Gerlach lächelte mich so kalt und ausdruckslos an, als habe er die Eingeweide einer gut geölten Maschine. "Wir wissen nicht, ob sie überhaupt seine Geliebte war, ich selbst habe nur von geschäftlichen Beziehungen gehört. Mag sein, dass sein Sohn ihr irgendwann in diesem Haus begegnet ist, das kann ich nicht mit letzter Gewissheit sagen."
"Und was waren das für geschäftliche Beziehungen?"
"Sie soll Robert dazu überredet haben wollen, einen Vergnügungsklub im Stadtzentrum zu kaufen, um dort Geschäftsführerin zu werden."
"Das Eduardo?
"Ja, ich glaube, so hieß der Klub."
"Und Sie wissen nicht, wer der wirkliche Besitzer des Eduardos ist, nehme ich an?"
"Nein, sollte ich?"
Ich trank einen Schluck von dem Gin mit Wasser, den er mir gegeben hatte, in der Hoffnung, dass es genau das war, was ich schon früher getrunken hatte, und nichts, was mich, den Kopf nach unten, in einer Sickergrube oder einem Kanalschacht erwachen lassen würde (falls ich dann überhaupt noch einmal aufwachte). Aber es schmeckte wie ganz gewöhnlicher verdünnter Gin und hatte auch die gleiche Wirkung.
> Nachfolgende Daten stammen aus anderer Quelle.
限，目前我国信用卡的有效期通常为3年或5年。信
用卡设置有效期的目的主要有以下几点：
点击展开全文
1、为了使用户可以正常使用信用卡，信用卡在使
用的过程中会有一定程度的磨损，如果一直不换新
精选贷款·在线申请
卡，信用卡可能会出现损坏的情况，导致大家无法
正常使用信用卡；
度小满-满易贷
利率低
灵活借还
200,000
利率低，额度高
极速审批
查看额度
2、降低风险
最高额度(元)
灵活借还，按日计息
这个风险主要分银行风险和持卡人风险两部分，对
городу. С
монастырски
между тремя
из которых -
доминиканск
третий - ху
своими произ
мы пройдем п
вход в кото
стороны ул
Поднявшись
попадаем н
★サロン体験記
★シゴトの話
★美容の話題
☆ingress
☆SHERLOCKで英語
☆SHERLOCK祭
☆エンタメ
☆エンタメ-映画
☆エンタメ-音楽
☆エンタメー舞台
"Wenn ich ehrlich sein soll, Gerlach", sagte ich, "dann überrascht mich ein wenig die Bereitwilligkeit, mit der Sie Linda und mir Auskunft geben. Wir kommen hier als wildfremde Menschen hereingeschneit – Linda hat Ihnen, glaube ich, gesagt, dass sie Journalistin ist und für eine Story recherchiert –, und ich selbst bin Privatdetektiv. Das ist auch kein Beruf, bei dem die Leute vor Begeisterung ins Erzählen kommen ..."
"Im Ernst, das überrascht Sie?"
"Ziemlich, ja."
Er musterte mich ungerührt. Die Leichtigkeit, mit der er auf meinen Vorstoß reagierte, nötigte mir Respekt ab. Diese Politikergesichter im Fernsehen, die sich selbst in Großaufnahme bei einer verfänglichen Frage nicht mal durch das Zucken eines Augenlids verraten, haben für ihre Machiavelli-Gesinnung ein Maß an Körperbeherrschung erreicht, das selbst einem trainierten indischen Yogi zur Ehre gereichen würde.
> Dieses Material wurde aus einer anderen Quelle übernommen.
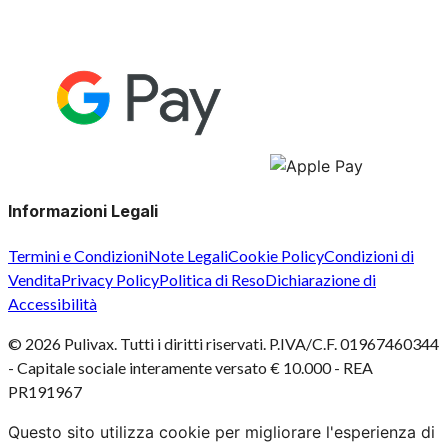
Informazioni Legali
Termini e Condizioni
Note Legali
Cookie Policy
Condizioni di
Vendita
Privacy Policy
Politica di Reso
Dichiarazione di
Accessibilità
©
2026
Pulivax. Tutti i diritti riservati. P.IVA/C.F. 01967460344
- Capitale sociale interamente versato € 10.000 - REA
PR191967
Questo sito utilizza cookie per migliorare l'esperienza di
"Es gehört schon lange zu meinen Prinzipien, im Umgang mit Menschen nicht nur an die eigene Bequemlichkeit und die eigenen Interessen zu denken. Etwas mehr Zuvorkommendheit und Höflichkeit stände uns allen gut an."
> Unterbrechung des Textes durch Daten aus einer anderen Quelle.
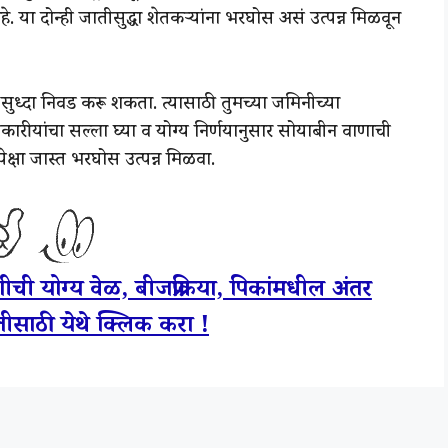
 या दोन्ही जातीसुद्धा शेतकऱ्यांना भरघोस असं उत्पन्न मिळवून
 सुध्दा निवड करू शकता. त्यासाठी तुमच्या जमिनीच्या
कारी यांचा सल्ला घ्या व योग्य निर्णयानुसार सोयाबीन वाणाची
पेक्षा जास्त भरघोस उत्पन्न मिळवा.
ीची योग्य वेळ, बीजप्रक्रिया, पिकांमधील अंतर
ितीसाठी येथे क्लिक करा !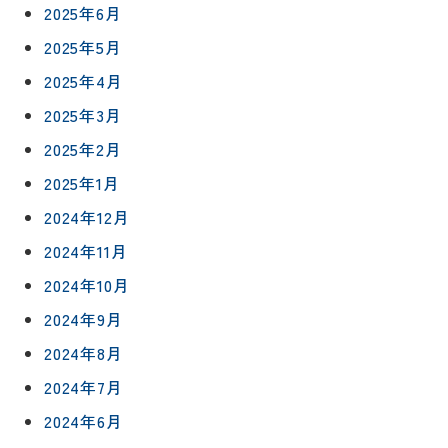
2025年6月
2025年5月
2025年4月
2025年3月
2025年2月
2025年1月
2024年12月
2024年11月
2024年10月
2024年9月
2024年8月
2024年7月
2024年6月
"Ist das ein Grundsatz Ihrer Politik, Gerlach?"
"Meiner Politik?"
"Sie waren doch mal Parteivorsitzender der Nationalen Vereinigung, einer rechtsradikalen Gruppierung, die man später wegen verfassungsfeindlicher Tendenzen verboten hat."
"Oh, das ist schon lange her."
"Seitdem kümmern Sie sich nur noch darum, Laub zu verbrennen und Elmonds Garten in Ordnung zu halten?"
Er lächelte mich an, aber seine Augen wirkten jetzt lange nicht mehr so freundlich wie der Rest seines Gesichts.
"Obwohl es eigentlich keinen Grund dafür gibt, mich Ihnen gegenüber zu rechtfertigen", sagte er. "Ich bin kein Krimineller. Ich stehe fest auf dem Boden der Verfassung. Ich habe mich schon seit langem aus der Politik zurückgezogen."